The decline of the political speech is, for sure, a minority concern. The people are not troubled by it. In any case, journalists, being in the word business themselves, are prone to over-estimating the power of political speech. Except in unusual circumstances, economic fundamentals are more important than Prime Ministerial or Presidential rhetoric. Perhaps the best advice in Pete's article is that David Cameron should make fewer speeches, not more. A Prime Minister must be listened to; his appearances should be rationed and there should be many issues upon which he has no view - or no public view - at all.
Furthermore, talking about an issue can be an effective way of mobilising opposition to it. Consider the Big Society: David Cameron really believes in this and, at its broadest, most conceptual level (stripping away unecessary bureaucracy; "empowering" local communities and associations) so do many voters.

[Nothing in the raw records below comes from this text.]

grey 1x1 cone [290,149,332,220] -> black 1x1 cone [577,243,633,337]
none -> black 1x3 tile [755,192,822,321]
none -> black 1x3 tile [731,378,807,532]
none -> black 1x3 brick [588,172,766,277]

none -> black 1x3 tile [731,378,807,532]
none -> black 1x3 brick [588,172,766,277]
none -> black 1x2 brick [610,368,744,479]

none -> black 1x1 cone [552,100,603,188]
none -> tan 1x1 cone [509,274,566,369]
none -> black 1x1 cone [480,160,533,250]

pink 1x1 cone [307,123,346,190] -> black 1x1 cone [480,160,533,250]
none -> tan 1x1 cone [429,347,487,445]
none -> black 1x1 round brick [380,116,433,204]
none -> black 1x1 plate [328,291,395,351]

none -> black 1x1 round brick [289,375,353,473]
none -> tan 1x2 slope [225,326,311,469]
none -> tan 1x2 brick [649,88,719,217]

But despite repeated "relaunches" and more than a few Prime Ministerial speeches, the public remains sceptical and the idea appears to have withered. Talking about the virtues of the Big Society, it turns out, does little to soothe or reassure voters. On the contrary, it may make matters worse, concentrating attention on a putative reduction - or change - in local services that may be unwelcome even if, considered dispassionately by the very same voters, those services might be considered underwhelming or even appalling. Specific concerns trump general approval and, by rallying opposition, Prime Ministerial speeches can make matters worse.

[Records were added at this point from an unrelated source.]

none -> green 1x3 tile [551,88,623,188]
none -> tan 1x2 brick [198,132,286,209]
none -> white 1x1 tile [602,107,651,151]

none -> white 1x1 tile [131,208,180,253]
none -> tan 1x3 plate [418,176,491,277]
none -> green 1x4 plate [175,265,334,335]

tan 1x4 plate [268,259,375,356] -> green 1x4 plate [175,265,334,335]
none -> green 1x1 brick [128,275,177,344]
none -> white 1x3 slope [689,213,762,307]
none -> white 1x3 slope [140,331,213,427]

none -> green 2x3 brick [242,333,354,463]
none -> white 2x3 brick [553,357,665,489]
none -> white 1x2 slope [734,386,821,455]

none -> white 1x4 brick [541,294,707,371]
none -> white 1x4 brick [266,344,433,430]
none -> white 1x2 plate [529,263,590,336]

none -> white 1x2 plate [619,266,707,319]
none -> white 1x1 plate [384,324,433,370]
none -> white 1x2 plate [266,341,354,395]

I suspect something similar happens with the economy too. For example, the more ministers urge banks to increase lending the more it must seem that increasing lending is a bad idea. If the case for more lending was obvious, banks would be lending more. The fact that politicians berate the banks for not doing more to boost economic "confidence" suggests there are good reasons for not being confident about the economy's immediate prospects. Ministers, for the best of reasons, protest too much. Talking less might achieve more.
Similarly, incentives do not always work as designed. Small tweaks to the tax system to encourage small businesses to take on additional staff send a signal that general economic conditions do not favour such an approach. It may make a small difference to a small number of businesses or, more probably, might prove useful in the longer-term but it is unlikely to "kick-start" the economy. Bribes have their place in politics, but political calls for more "investment" are a sign that the economic case for more investment is weak. Economic "confidence" is a mysterious thing at the best of times; it cannot be boosted by boosterish politicians. Moreover, attempts to increase confidence may themselves undermine confidence. Hunkering-down and waiting is not an attractive political option; it may be more useful than anything else.

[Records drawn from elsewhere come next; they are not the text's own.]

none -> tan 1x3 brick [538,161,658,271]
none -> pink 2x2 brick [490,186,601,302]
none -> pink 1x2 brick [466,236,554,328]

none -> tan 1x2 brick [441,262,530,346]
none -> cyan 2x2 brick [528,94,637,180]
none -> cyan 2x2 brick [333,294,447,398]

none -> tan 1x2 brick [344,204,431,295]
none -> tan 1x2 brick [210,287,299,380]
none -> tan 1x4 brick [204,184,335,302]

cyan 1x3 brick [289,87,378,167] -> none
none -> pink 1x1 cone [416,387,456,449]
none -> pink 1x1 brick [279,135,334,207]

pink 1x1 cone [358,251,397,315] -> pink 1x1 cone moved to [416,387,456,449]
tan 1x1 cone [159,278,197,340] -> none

As Ezra Klein wrote in the New Yorker last week, this is true for Presidents too. Barack Obama has discovered that even eloquence can be wearying and subject to the laws of diminishing returns. Obama is a great one for giving speeches and better at delivering them than most but there are limits to what Presidential rhetoric can achieve. In part, that is a feature of a political system that has moved to a parliamentary model without a corresponding increase in executive power. American politics - more tansparent than ever - has, for the most part, become a zero sum game. No wonder everyone, including sitting Presidents, runs against Washington.
Obama has given many fine speeches. But the two that stand out were not expressly political addresses. The first was his speech on race in America, given at the height of the Jeremiah Wright furore. It was a big speech on a big issue and one that confirmed Obama was ready for America and America ready for Obama. More, perhaps, than any other speech he has given it gave even his political opponents a reason to welcome, at least in part, his success.
The second speech that sticks in the memory is the one Obama gave in Tucson, Arizona after Congresswoman Gabby Giffords was shot. This too was a remarkable address that showed the President at his best. Again, it was not an explicitly political speech (or at least, it was not a policy address). It was selling something else: the American idea (or at least a version of it). It came after a wobbly spell for Democrats and I think it had a political effect too: it reminded people why they voted for this guy in the first place. It galvanised opinion in Washington and re-energised Obama's recovery from the nadir of the mid-term elections.
But such instances are rare. It is notable, however, that Obama's most effective speeches have, I think, been the ones in which he is not pitching a laundry list of policies but are, instead, speeches about bigger issues entirely. This speaks to a certain understandable public scepticism but also, I think, to a certain appetite for figures who can rise above the petty fray of political squabbling. In each of these speeches Obama was certainly (and unavoidably) selling himself but he was doing so in a way that was not explicitly partisan.
As Pete noted in his original article, the conventions governing how you can talk in the United States are different from those that apply in the UK. But in each case there is this: the task of political rhetoric these days is less to persuade the audience that a given guy's policies are the best available but that you can be comfortable with this guy's presence in the top job. They are about reassuring as much as they are a matter of persuading. (This is a problem for Ed Miliband, incidentally and also, perhaps, about Mitt Romney). That does not always permit space for great rhetoric, not least since the culture today is visua, not literary. Nor, unfortunately, does it make for speeches that are not more or less interchangeable. The formula is growing stale and most politicians sound just like any other politician these days. That however, and though there may perhaps be one exception to this trend in British politics today, is fodder for another post.